Reviewed by Jan 05, 2021| Updated on
Diversifying the portfolio is critical for thriving investment of risk capital. This is because the possibilities of every investment seem to be unsure by characteristic, despite the return being well above mediocre when that particular investment goes on to be successful.
Furthermore, investors should make sure that only a particular part of the total capital is made use of as the risk capital. In the case of venture capital, risk capital can refer to funds being allocated to an emerging but unproven startup.
Risk capital is the portion of the investment that can be made use of to invest in an opportunity which has the capacity to generate excellent returns. Investors should know that there are possibilities of losing the entire risk capital.
Hence, it is always advisable to restrict the risk capital to under 10% of the overall portfolio. However, seasoned investors, at times, increase this number to 25%, but it is never advisable for someone who has just started their investment journey to allocate such a huge portion towards the risk capital.
Investments that are made with risk capital must be balanced with stable investments that are diversified. If not, you may be exposed to suffering losses that are in the size of your entire portfolio.

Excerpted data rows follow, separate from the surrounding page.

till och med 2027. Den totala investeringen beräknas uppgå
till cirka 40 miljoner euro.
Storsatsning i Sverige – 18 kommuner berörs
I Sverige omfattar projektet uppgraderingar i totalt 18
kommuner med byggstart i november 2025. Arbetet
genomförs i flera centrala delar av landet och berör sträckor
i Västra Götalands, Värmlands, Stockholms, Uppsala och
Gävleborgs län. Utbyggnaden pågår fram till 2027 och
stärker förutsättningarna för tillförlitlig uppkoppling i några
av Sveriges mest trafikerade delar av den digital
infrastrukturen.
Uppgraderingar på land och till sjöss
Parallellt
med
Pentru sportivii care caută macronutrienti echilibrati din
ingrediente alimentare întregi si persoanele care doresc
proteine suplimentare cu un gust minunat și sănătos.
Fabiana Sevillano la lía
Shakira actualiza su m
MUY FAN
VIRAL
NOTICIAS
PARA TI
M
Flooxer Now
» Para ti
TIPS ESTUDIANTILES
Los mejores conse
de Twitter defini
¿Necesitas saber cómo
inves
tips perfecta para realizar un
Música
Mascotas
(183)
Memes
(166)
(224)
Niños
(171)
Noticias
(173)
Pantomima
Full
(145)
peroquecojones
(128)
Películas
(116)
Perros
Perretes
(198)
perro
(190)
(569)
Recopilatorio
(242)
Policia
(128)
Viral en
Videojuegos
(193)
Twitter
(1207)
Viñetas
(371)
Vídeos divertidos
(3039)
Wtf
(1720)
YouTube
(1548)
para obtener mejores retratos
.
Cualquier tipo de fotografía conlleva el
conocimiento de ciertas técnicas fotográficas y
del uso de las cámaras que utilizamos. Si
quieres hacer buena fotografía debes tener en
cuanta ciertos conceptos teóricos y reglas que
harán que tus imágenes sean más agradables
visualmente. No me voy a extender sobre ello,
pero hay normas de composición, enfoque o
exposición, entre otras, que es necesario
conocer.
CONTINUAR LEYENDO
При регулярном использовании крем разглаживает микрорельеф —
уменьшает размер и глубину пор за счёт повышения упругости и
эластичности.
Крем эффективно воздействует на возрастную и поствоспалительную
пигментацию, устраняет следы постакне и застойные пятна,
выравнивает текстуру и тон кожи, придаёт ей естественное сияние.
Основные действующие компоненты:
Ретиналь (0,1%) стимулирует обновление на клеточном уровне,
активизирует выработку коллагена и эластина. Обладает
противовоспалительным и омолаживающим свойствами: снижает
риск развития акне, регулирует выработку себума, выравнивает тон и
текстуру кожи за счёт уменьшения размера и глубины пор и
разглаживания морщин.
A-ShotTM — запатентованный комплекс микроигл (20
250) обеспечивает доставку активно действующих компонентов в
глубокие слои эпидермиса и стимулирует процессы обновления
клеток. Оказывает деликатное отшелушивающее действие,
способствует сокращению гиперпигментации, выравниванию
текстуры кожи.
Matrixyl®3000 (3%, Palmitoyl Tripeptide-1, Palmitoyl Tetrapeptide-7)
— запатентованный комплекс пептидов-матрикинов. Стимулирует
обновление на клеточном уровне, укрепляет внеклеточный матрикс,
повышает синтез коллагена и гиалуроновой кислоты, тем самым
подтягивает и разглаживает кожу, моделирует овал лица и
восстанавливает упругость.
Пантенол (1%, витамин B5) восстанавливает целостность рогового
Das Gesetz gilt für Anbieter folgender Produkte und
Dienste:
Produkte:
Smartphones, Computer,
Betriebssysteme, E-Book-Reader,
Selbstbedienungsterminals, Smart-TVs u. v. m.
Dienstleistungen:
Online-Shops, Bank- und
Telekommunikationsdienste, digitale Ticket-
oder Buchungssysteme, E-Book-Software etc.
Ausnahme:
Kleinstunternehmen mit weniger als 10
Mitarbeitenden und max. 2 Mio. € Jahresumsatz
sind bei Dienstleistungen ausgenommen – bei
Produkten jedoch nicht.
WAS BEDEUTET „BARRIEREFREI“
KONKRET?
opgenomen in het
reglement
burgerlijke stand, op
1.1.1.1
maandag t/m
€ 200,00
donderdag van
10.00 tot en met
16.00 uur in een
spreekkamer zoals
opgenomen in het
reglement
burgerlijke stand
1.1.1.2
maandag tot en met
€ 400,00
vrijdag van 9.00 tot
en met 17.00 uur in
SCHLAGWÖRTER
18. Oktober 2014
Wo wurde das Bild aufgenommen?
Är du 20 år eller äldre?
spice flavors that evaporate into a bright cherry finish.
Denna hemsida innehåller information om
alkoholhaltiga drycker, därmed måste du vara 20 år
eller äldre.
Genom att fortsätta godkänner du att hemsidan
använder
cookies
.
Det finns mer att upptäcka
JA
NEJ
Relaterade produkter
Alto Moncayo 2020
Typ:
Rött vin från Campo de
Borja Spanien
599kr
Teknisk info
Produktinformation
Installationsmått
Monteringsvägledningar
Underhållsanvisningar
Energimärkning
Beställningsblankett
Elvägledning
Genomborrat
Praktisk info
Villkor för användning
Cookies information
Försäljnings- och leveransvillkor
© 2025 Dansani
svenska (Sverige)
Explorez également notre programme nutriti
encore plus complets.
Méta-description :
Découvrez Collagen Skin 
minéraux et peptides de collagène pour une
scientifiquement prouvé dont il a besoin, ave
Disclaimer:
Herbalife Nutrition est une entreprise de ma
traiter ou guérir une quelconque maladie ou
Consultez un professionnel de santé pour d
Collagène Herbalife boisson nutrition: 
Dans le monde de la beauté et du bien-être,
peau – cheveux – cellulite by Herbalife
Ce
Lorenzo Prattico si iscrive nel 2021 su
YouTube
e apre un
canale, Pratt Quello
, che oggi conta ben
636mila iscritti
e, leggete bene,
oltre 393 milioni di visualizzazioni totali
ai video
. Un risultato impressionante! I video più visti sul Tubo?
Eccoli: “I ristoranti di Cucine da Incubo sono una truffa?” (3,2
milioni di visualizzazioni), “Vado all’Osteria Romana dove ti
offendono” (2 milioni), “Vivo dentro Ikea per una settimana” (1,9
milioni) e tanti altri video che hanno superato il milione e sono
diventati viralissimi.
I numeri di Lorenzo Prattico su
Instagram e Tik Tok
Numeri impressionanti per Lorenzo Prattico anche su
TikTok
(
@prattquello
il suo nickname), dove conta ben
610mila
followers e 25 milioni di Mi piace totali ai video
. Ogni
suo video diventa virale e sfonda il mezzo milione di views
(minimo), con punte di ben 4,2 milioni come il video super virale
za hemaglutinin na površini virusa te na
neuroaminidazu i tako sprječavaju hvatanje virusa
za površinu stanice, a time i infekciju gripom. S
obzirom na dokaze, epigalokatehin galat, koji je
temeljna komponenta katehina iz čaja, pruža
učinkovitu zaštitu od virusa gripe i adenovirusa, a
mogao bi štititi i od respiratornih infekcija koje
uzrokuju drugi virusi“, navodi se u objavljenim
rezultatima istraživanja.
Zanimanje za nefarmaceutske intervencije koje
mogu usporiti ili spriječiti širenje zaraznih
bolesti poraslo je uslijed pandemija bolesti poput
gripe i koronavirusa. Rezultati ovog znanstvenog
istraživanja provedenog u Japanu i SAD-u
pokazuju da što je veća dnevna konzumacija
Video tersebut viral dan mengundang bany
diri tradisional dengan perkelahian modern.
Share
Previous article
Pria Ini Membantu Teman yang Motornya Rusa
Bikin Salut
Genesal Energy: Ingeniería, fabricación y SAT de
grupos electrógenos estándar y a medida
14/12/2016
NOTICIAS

Conservative or the risk-averse investors should try and minimise their risk capital to as low as possible. Investors in thier 20s who have just begun their professional career may increase their risk capital as they have a longer investment horizon. However, investors in their 50s or retirees should keep the risk capital at the lowest.
Risk capital may also be called as 'speculative investing' as it involves a bit of uncertainty. Risk capital may yield a very good amount of returns, or it may completely be eroded; there is no certainty.